[Supplied records — start]

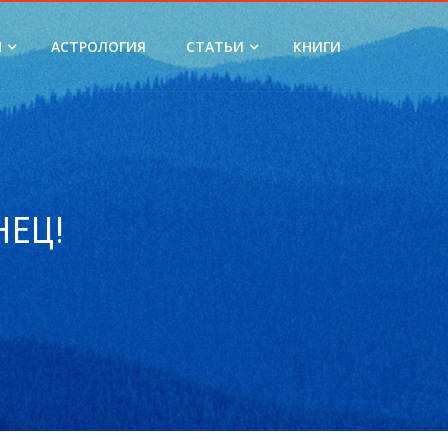
Н
АСТРОЛОГИЯ
СТАТЬИ
КНИГИ
НЕЦ!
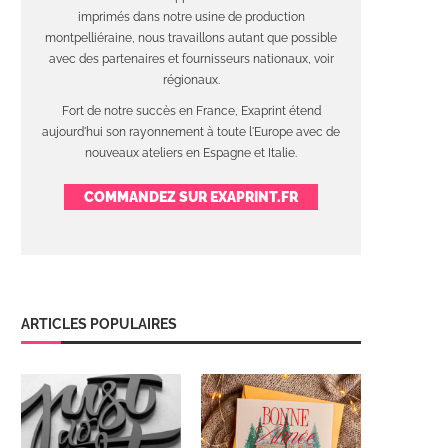
imprimés dans notre usine de production
montpelliéraine, nous travaillons autant que possible
avec des partenaires et fournisseurs nationaux, voir
régionaux.
Fort de notre succès en France, Exaprint étend
aujourd'hui son rayonnement à toute l'Europe avec de
nouveaux ateliers en Espagne et Italie.
COMMANDEZ SUR EXAPRINT.FR
ARTICLES POPULAIRES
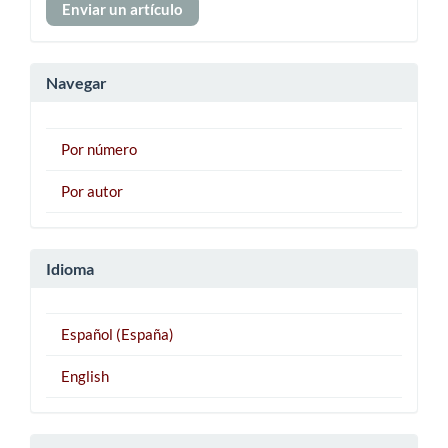
Enviar un artículo
un
artículo
Navegar
Por número
Por autor
Idioma
Español (España)
English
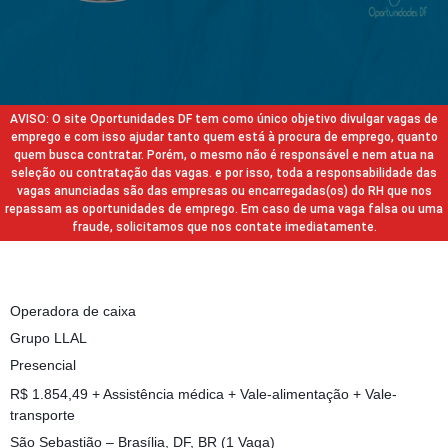
AVISO: O site Oportunidades DF tem como único objetivo divulgar vagas de
emprego e com isso ajudar tanto quem está à procura de emprego, quanto
quem busca contratar. Porém, o mesmo não é responsável e nem atua na
seleção ou contratação das vagas. e por isso, toda a responsabilidade das
vagas anunciadas são das empresas ou encarregadas(os) do RH que nos
repassam as oportunidades de emprego. Em caso de uma vaga falsa ou uma
fraude, solicitamos que nos contate imediatamente.
Operadora de caixa
Grupo LLAL
Presencial
R$ 1.854,49 + Assistência médica + Vale-alimentação + Vale-
transporte
São Sebastião – Brasília, DF, BR (1 Vaga)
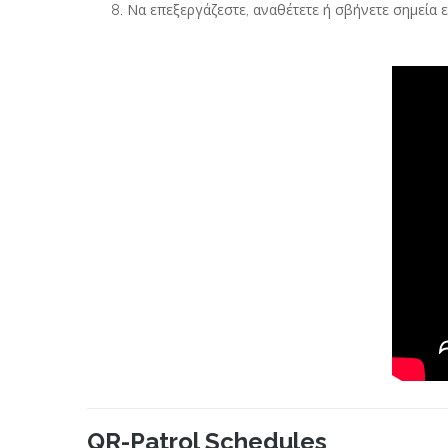
Να επεξεργάζεστε, αναθέτετε ή σβήνετε σημεία 
QR-Patrol Schedules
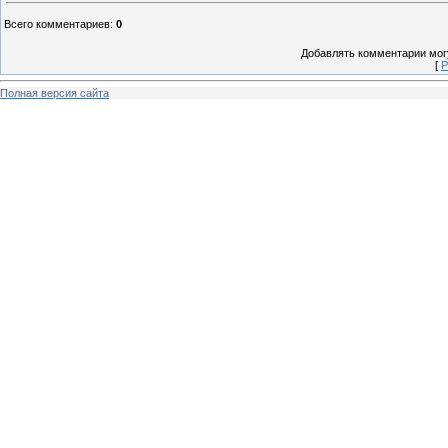
Всего комментариев
:
0
Добавлять комментарии могу
[
Р
Полная версия сайта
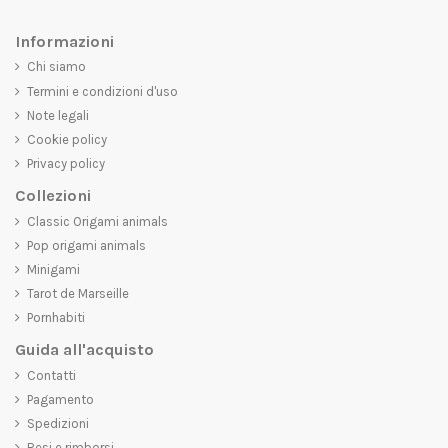
Informazioni
Chi siamo
Termini e condizioni d'uso
Note legali
Cookie policy
Privacy policy
Collezioni
Classic Origami animals
Pop origami animals
Minigami
Tarot de Marseille
Pornhabiti
Guida all'acquisto
Contatti
Pagamento
Spedizioni
Resi e rimborsi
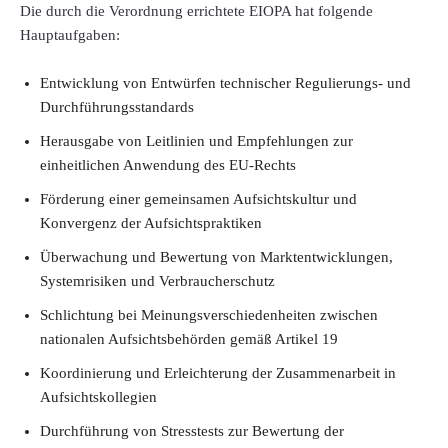
Die durch die Verordnung errichtete EIOPA hat folgende
Hauptaufgaben:
Entwicklung von Entwürfen technischer Regulierungs- und
Durchführungsstandards
Herausgabe von Leitlinien und Empfehlungen zur
einheitlichen Anwendung des EU-Rechts
Förderung einer gemeinsamen Aufsichtskultur und
Konvergenz der Aufsichtspraktiken
Überwachung und Bewertung von Marktentwicklungen,
Systemrisiken und Verbraucherschutz
Schlichtung bei Meinungsverschiedenheiten zwischen
nationalen Aufsichtsbehörden gemäß Artikel 19
Koordinierung und Erleichterung der Zusammenarbeit in
Aufsichtskollegien
Durchführung von Stresstests zur Bewertung der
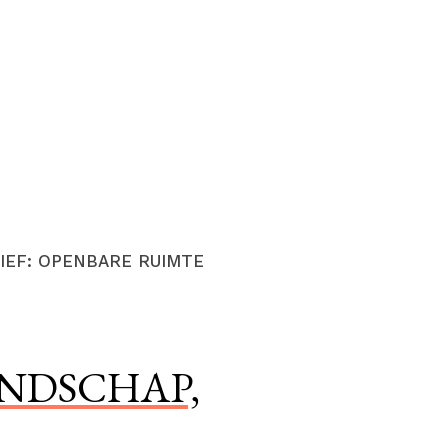
IEF:
OPENBARE RUIMTE
ANDSCHAP,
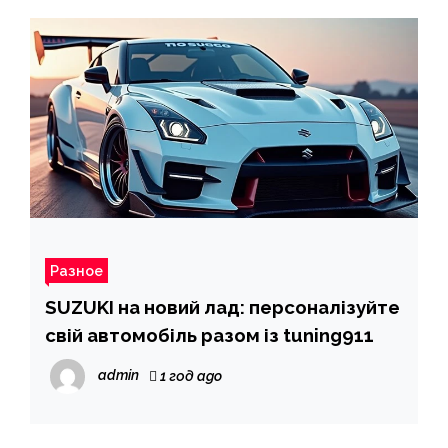
Разное
SUZUKI на новий лад: персоналізуйте
свій автомобіль разом із tuning911
admin
1 год ago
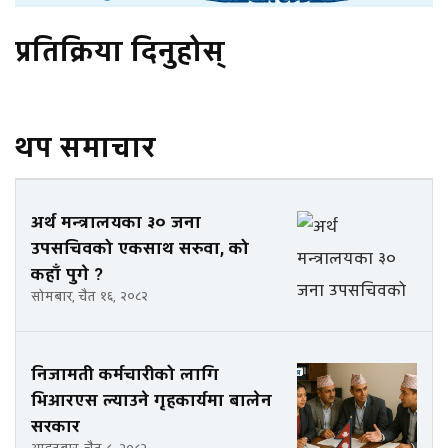
प्रतिक्रिया दिनुहोस्
थप समाचार
अर्थ मन्त्रालयका ३० जना
उपसचिवको एकसाथ सरुवा, को
कहाँ पुगे ?
सोमबार, चैत १६, २०८२
निजामती कर्मचारीको लागि
भिआरएस ल्याउने गृहकार्यमा बालेन
सरकार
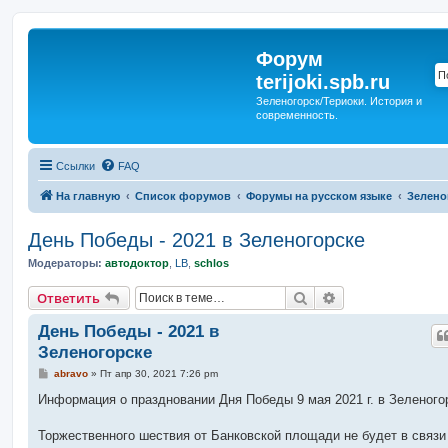
Форум
terijoki.spb.ru
Зеленогорск/Териоки. История и
современность.
Ссылки
FAQ
На главную
Список форумов
Форумы на русском языке
Зелено
День Победы - 2021 в Зеленогорске
Модераторы:
автодоктор
,
LB
,
schlos
Поиск
Расширенный п
Ответить
День Победы - 2021 в
Зеленогорске
С
abravo
»
Пт апр 30, 2021 7:26 pm
о
о
Информация о праздновании Дня Победы 9 мая 2021 г. в Зеленого
б
щ
е
Торжественного шествия от Банковской площади не будет в связи
н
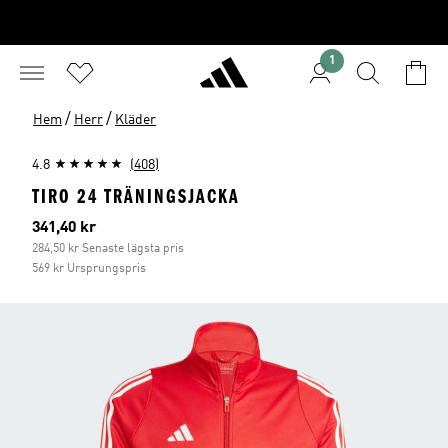
1
/
/
Hem
Herr
Kläder
4.8
(408)
TIRO 24 TRÄNINGSJACKA
Aktuellt pris
341,40 kr
284,50 kr Senaste lägsta pris
569 kr Ursprungspris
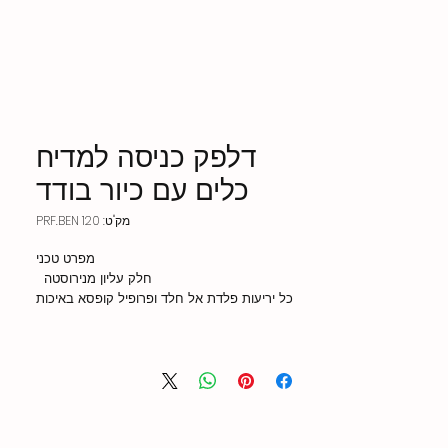
דלפק כניסה למדיח
כלים עם כיור בודד
מק"ט: PRF.BEN 120
מפרט טכני
חלק עליון מנירוסטה
כל יריעות פלדת אל חלד ופרופיל קופסא באיכות
AISI304 18/8 Cr-NI
פלטה עליונה 1.20 מ"מ
פלטת כיור 1.00 מ"מ
יריעת וילון 0.80 מ"מ
מחוזק בפרופילי נירוסטה במידת הצורך, לפי אורכי
הספסל
הרגליים עשויות מאבן נירוסטה 40x40x1.2 מ"מ,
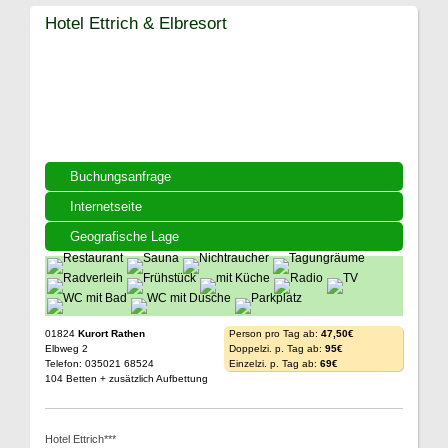
Hotel Ettrich & Elbresort
Buchungsanfrage
Internetseite
Geografische Lage
01824
Kurort Rathen
Person pro Tag ab:
47,50€
Elbweg 2
Doppelzi. p. Tag ab:
95€
Telefon: 035021 68524
Einzelzi. p. Tag ab:
69€
104 Betten + zusätzlich Aufbettung
Hotel Ettrich***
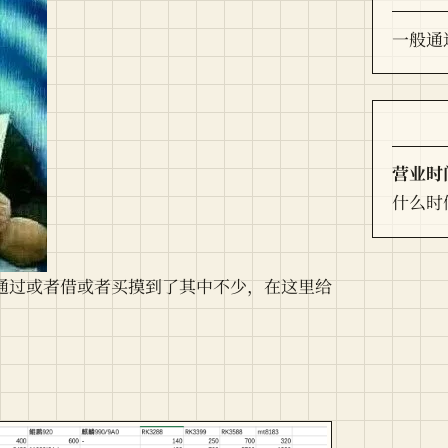
一般通
营业时
什么时
我通过或者借或者买摸到了其中不少，在这里给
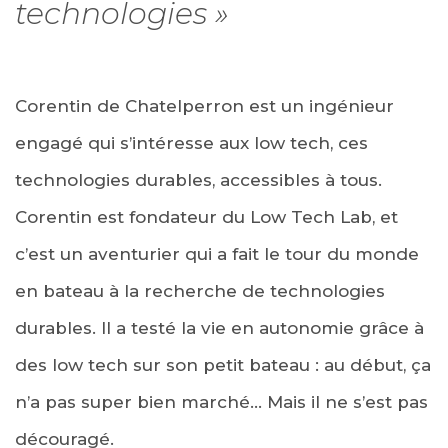
technologies »
Corentin de Chatelperron est un ingénieur
engagé qui s’intéresse aux low tech, ces
technologies durables, accessibles à tous.
Corentin est fondateur du Low Tech Lab, et
c’est un aventurier qui a fait le tour du monde
en bateau à la recherche de technologies
durables. Il a testé la vie en autonomie grâce à
des low tech sur son petit bateau : au début, ça
n’a pas super bien marché… Mais il ne s’est pas
découragé.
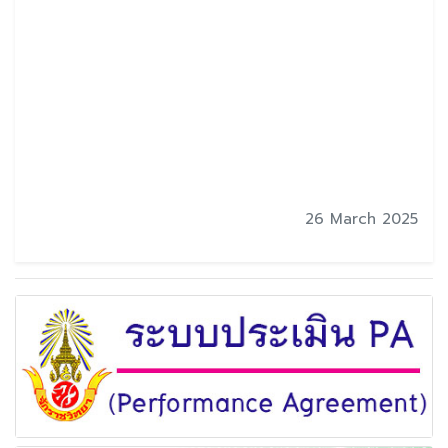
26 March 2025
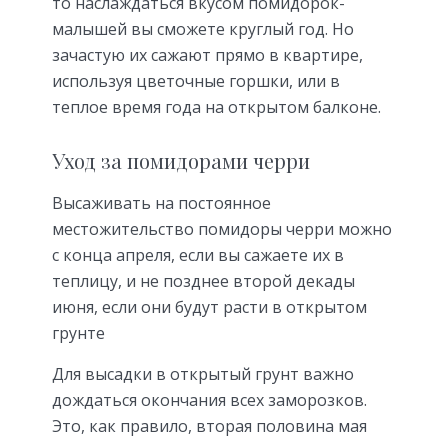
то наслаждаться вкусом помидорок-
малышей вы сможете круглый год. Но
зачастую их сажают прямо в квартире,
используя цветочные горшки, или в
теплое время года на открытом балконе.
Уход за помидорами черри
Высаживать на постоянное
местожительство помидоры черри можно
с конца апреля, если вы сажаете их в
теплицу, и не позднее второй декады
июня, если они будут расти в открытом
грунте
Для высадки в открытый грунт важно
дождаться окончания всех заморозков.
Это, как правило, вторая половина мая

[Supplied records — finish]

Request. Reproduce every line of text in the listing above, unchanged and in order, leaving out the pictures.

Task response.
Н
АСТРОЛОГИЯ
СТАТЬИ
КНИГИ
НЕЦ!
imprimés dans notre usine de production
montpelliéraine, nous travaillons autant que possible
avec des partenaires et fournisseurs nationaux, voir
régionaux.
Fort de notre succès en France, Exaprint étend
aujourd'hui son rayonnement à toute l'Europe avec de
nouveaux ateliers en Espagne et Italie.
COMMANDEZ SUR EXAPRINT.FR
ARTICLES POPULAIRES
Enviar un artículo
un
artículo
Navegar
Por número
Por autor
Idioma
Español (España)
English
AVISO: O site Oportunidades DF tem como único objetivo divulgar vagas de
emprego e com isso ajudar tanto quem está à procura de emprego, quanto
quem busca contratar. Porém, o mesmo não é responsável e nem atua na
seleção ou contratação das vagas. e por isso, toda a responsabilidade das
vagas anunciadas são das empresas ou encarregadas(os) do RH que nos
repassam as oportunidades de emprego. Em caso de uma vaga falsa ou uma
fraude, solicitamos que nos contate imediatamente.
Operadora de caixa
Grupo LLAL
Presencial
R$ 1.854,49 + Assistência médica + Vale-alimentação + Vale-
transporte
São Sebastião – Brasília, DF, BR (1 Vaga)
Να επεξεργάζεστε, αναθέτετε ή σβήνετε σημεία 
QR-Patrol Schedules
Всего комментариев
:
0
Добавлять комментарии могу
[
Р
Полная версия сайта
Informazioni
Chi siamo
Termini e condizioni d'uso
Note legali
Cookie policy
Privacy policy
Collezioni
Classic Origami animals
Pop origami animals
Minigami
Tarot de Marseille
Pornhabiti
Guida all'acquisto
Contatti
Pagamento
Spedizioni
Resi e rimborsi
Die durch die Verordnung errichtete EIOPA hat folgende
Hauptaufgaben:
Entwicklung von Entwürfen technischer Regulierungs- und
Durchführungsstandards
Herausgabe von Leitlinien und Empfehlungen zur
einheitlichen Anwendung des EU-Rechts
Förderung einer gemeinsamen Aufsichtskultur und
Konvergenz der Aufsichtspraktiken
Überwachung und Bewertung von Marktentwicklungen,
Systemrisiken und Verbraucherschutz
Schlichtung bei Meinungsverschiedenheiten zwischen
nationalen Aufsichtsbehörden gemäß Artikel 19
Koordinierung und Erleichterung der Zusammenarbeit in
Aufsichtskollegien
Durchführung von Stresstests zur Bewertung der
IEF:
OPENBARE RUIMTE
ANDSCHAP,
Разное
SUZUKI на новий лад: персоналізуйте
свій автомобіль разом із tuning911
admin
1 год ago
प्रतिक्रिया दिनुहोस्
थप समाचार
अर्थ मन्त्रालयका ३० जना
उपसचिवको एकसाथ सरुवा, को
कहाँ पुगे ?
सोमबार, चैत १६, २०८२
निजामती कर्मचारीको लागि
भिआरएस ल्याउने गृहकार्यमा बालेन
सरकार
Форум
terijoki.spb.ru
Зеленогорск/Териоки. История и
современность.
Ссылки
FAQ
На главную
Список форумов
Форумы на русском языке
Зелено
День Победы - 2021 в Зеленогорске
Модераторы:
автодоктор
,
LB
,
schlos
Поиск
Расширенный п
Ответить
День Победы - 2021 в
Зеленогорске
С
abravo
»
Пт апр 30, 2021 7:26 pm
о
о
Информация о праздновании Дня Победы 9 мая 2021 г. в Зеленого
б
щ
е
Торжественного шествия от Банковской площади не будет в связи
н
1
/
/
Hem
Herr
Kläder
4.8
(408)
TIRO 24 TRÄNINGSJACKA
Aktuellt pris
341,40 kr
284,50 kr Senaste lägsta pris
569 kr Ursprungspris
דלפק כניסה למדיח
כלים עם כיור בודד
מק"ט: PRF.BEN 120
מפרט טכני
חלק עליון מנירוסטה
כל יריעות פלדת אל חלד ופרופיל קופסא באיכות
AISI304 18/8 Cr-NI
פלטה עליונה 1.20 מ"מ
פלטת כיור 1.00 מ"מ
יריעת וילון 0.80 מ"מ
מחוזק בפרופילי נירוסטה במידת הצורך, לפי אורכי
הספסל
הרגליים עשויות מאבן נירוסטה 40x40x1.2 מ"מ,
Hotel Ettrich & Elbresort
Buchungsanfrage
Internetseite
Geografische Lage
01824
Kurort Rathen
Person pro Tag ab:
47,50€
Elbweg 2
Doppelzi. p. Tag ab:
95€
Telefon: 035021 68524
Einzelzi. p. Tag ab:
69€
104 Betten + zusätzlich Aufbettung
Hotel Ettrich***
一般通
营业时
什么时
我通过或者借或者买摸到了其中不少，在这里给
technologies »
Corentin de Chatelperron est un ingénieur
engagé qui s’intéresse aux low tech, ces
technologies durables, accessibles à tous.
Corentin est fondateur du Low Tech Lab, et
c’est un aventurier qui a fait le tour du monde
en bateau à la recherche de technologies
durables. Il a testé la vie en autonomie grâce à
des low tech sur son petit bateau : au début, ça
n’a pas super bien marché… Mais il ne s’est pas
découragé.
26 March 2025
то наслаждаться вкусом помидорок-
малышей вы сможете круглый год. Но
зачастую их сажают прямо в квартире,
используя цветочные горшки, или в
теплое время года на открытом балконе.
Уход за помидорами черри
Высаживать на постоянное
местожительство помидоры черри можно
с конца апреля, если вы сажаете их в
теплицу, и не позднее второй декады
июня, если они будут расти в открытом
грунте
Для высадки в открытый грунт важно
дождаться окончания всех заморозков.
Это, как правило, вторая половина мая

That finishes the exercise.